Peking. Forscher habe neue Hinweise darauf gefunden, dass sich Menschen untereinander mit der tödlichen Vogelgrippe H7N9 angesteckt haben. „Unsere Befunde unterstreichen, dass das neue Virus eine Pandemie auslösen könnte“, schreibt das Forscherteam um den Wissenschaftler Bao Chang-jun vom Centre for Disease Control and Prevention in der südchinesischen Stadt Nanjing.
Die Forscher veröffentlichen ihre Studienergebnisse im „British Medical Journal“. Die Entwicklung sei „besorgniserregend“ und müsse genau verfolgt werden, schrieben die Forscher auf bmj.com, dem Onlineportal der Fachzeitschrift.
Im März war die neue Form der Vogelgrippe H7N9 erstmals bei Menschen nachgewiesen worden. In den Wochen danach stieg die Zahl der Infizierten schnell an. Bei vielen löste der Erreger eine Lungenentzündung aus.
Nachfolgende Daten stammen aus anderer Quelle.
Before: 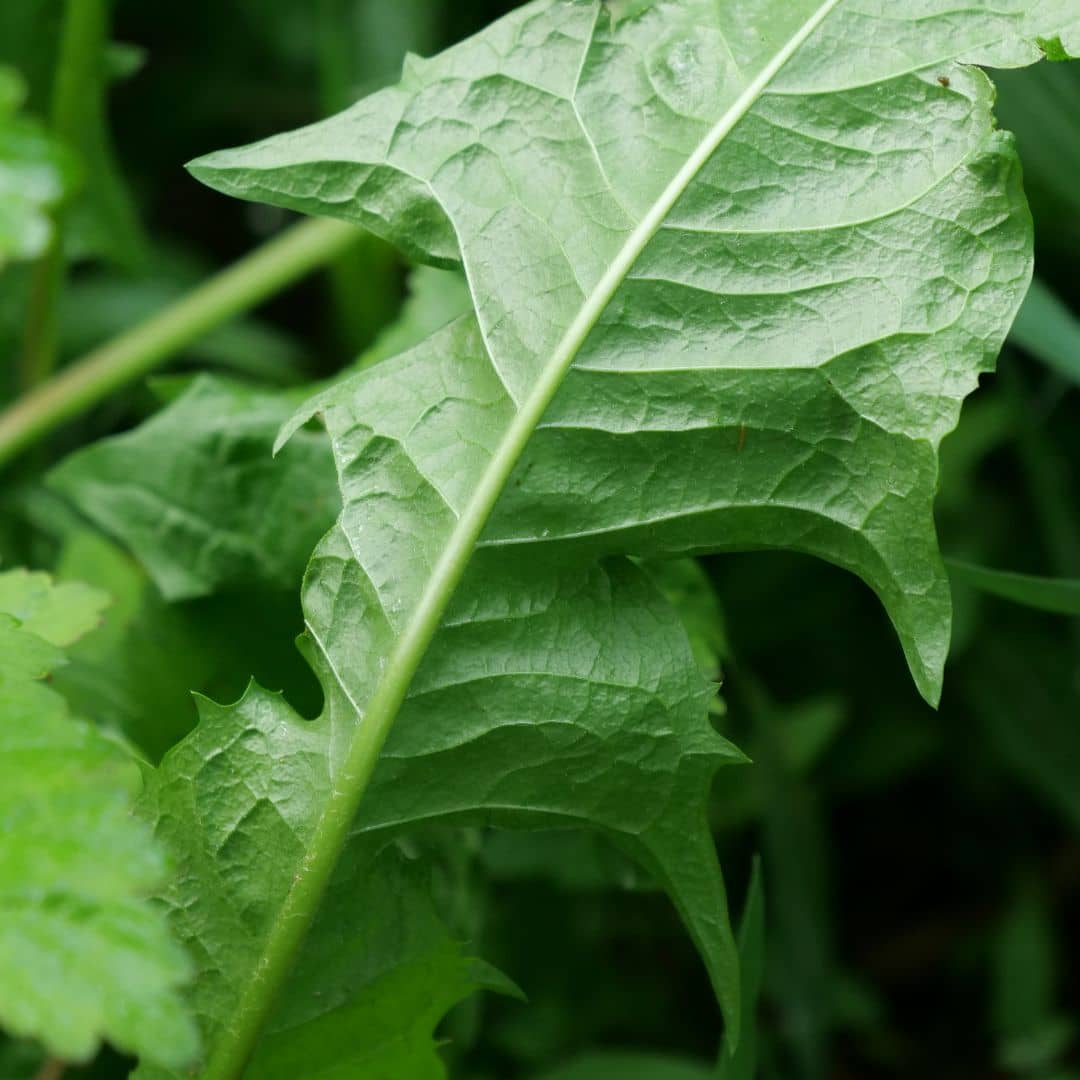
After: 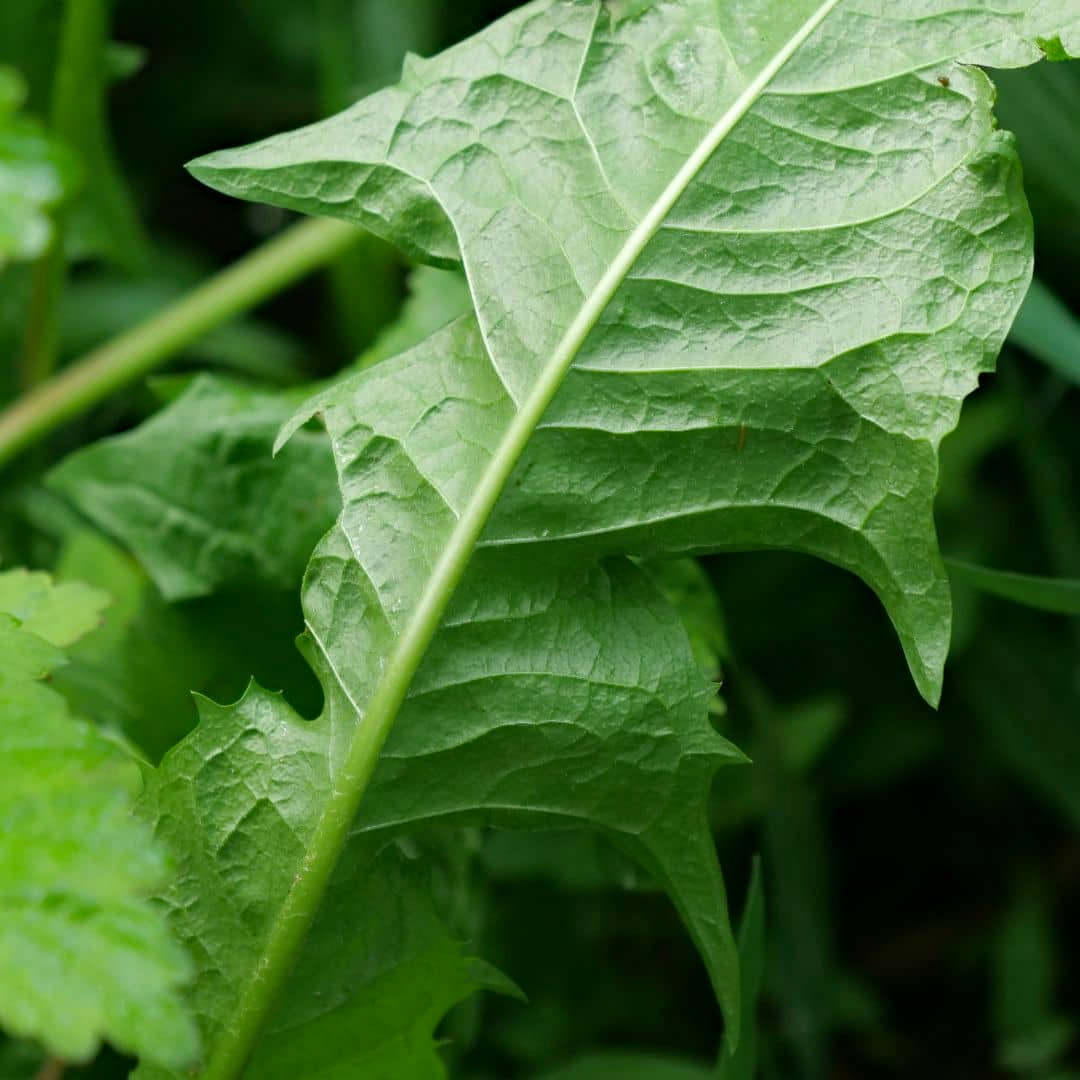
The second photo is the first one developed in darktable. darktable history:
white balance: red 1.009, blue 0.985
haze removal: compatibility mode true, adaptive false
In den meisten Fällen gingen die Behörden davon aus, dass sich die Menschen bei Geflügel angesteckt hatten. Tausende Tiere wurden gekeult und Märkte mit lebendem Geflügel geschlossen.
Dann kamen kaum noch neue Ansteckungen hinzu. Insgesamt registrierte die Weltgesundheitsorganisation (WHO) in China bis Juli 132 Infizierte. Seit den ersten Krankheitsfällen im März starben 43 Patienten. Ein Fall wurde aus Taiwan gemeldet.
Schon im April hatte die WHO die Übertragung von Mensch zu Mensch in seltenen Fällen als wahrscheinlich bezeichnet und von drei Familien gesprochen, in denen sich das Virus direkt unter den Verwandten ausgebreitet haben könnte.
Tochter steckte sich bei Vater an
Bao Chang-jun und seine Kollegen schauten sich ebenfalls eine Familie genauer an. Ein 60 Jahre alter Vater hatte sich im März mit dem Virus infiziert. Seine 32 Jahre alte Tochter kümmerte sich ohne Schutz eine Woche lang am Krankenbett um ihn.
Später wurde auch sie krank, ohne dass es einen Nachweis für einen direkten Kontakt von ihr mit Geflügel gab. Vater und Tochter starben an multiplem Organversagen. Die Wissenschaftler wiesen bei beiden einen fast identischen Stamm des Erregers nach.
Für die Forscher ist eine direkte Übertragung zwischen Vater und Tochter die wahrscheinlichste Erklärung. Einen abschließenden Beweis gebe es jedoch nicht.
Trotz des Falles bleibe aber die Übertragungsmöglichkeit des Virus von Mensch zu Mensch „begrenzt“, hoben die Wissenschaftler hervor. Keiner der anderen 43 Menschen, die engen Kontakt zu den beiden Patienten hatten, darunter auch Krankenhauspersonal, steckte sich an.
Möglicherweise gebe es daher eine genetische Disposition für die Ansteckung. Da die schwer kranke Tochter nicht mehr befragt werden konnte, schlossen die Wissenschaftler auch nicht völlig aus, dass sie sich anderweitig angesteckt haben könnte, doch schien dies „weniger wahrscheinlich“.
Die Frau hatte der Studie zufolge keinen Kontakt zu möglicherweise infiziertem Geflügel. Daher sei die „wahrscheinlichste Erklärung“ die Ansteckung über ihren Vater, der regelmäßig Geflügelmärkte besucht hatte. Gentests zeigten auch, dass die Viren bei Vater und Tochter praktisch identisch waren.
„Nicht in Panik verfallen“
Die Studie gebe keinen direkten Hinweis darauf, dass das Virus näher vor dem Ausbruch einer Pandemie stehe. Die Experten betonten aber: „Es ist eine Erinnerung daran, dass wir wachsam bleiben müssen: Die Gefahr von H7N9 ist auf keinen Fall vorbei.“
H7-Grippeviren verbreiten sich normalerweise unter Vögeln, die Untergruppe H7N9 war bis zum Ausbruch der Krankheiten in China nie beim Menschen festgestellt worden. Auch in anderen Vogelgrippe-Fällen des Typs H5N1 und H7N7 war es vereinzelt zu Mensch-zu-Mensch-Übertragungen gekommen, ohne dass dies zu einer Seuchengefahr für die Menschheit geworden wäre.
„Die Leute sollten nicht in Panik verfallen“, hob daher der Epidemiologe Chang-jun Bao vom Gesundheits- und Vorsorgezentrum der ostchinesischen Provinz Jiangsu hervor. Die Übertragung des neuen Virus von Mensch zu Mensch sei nicht so wirksam.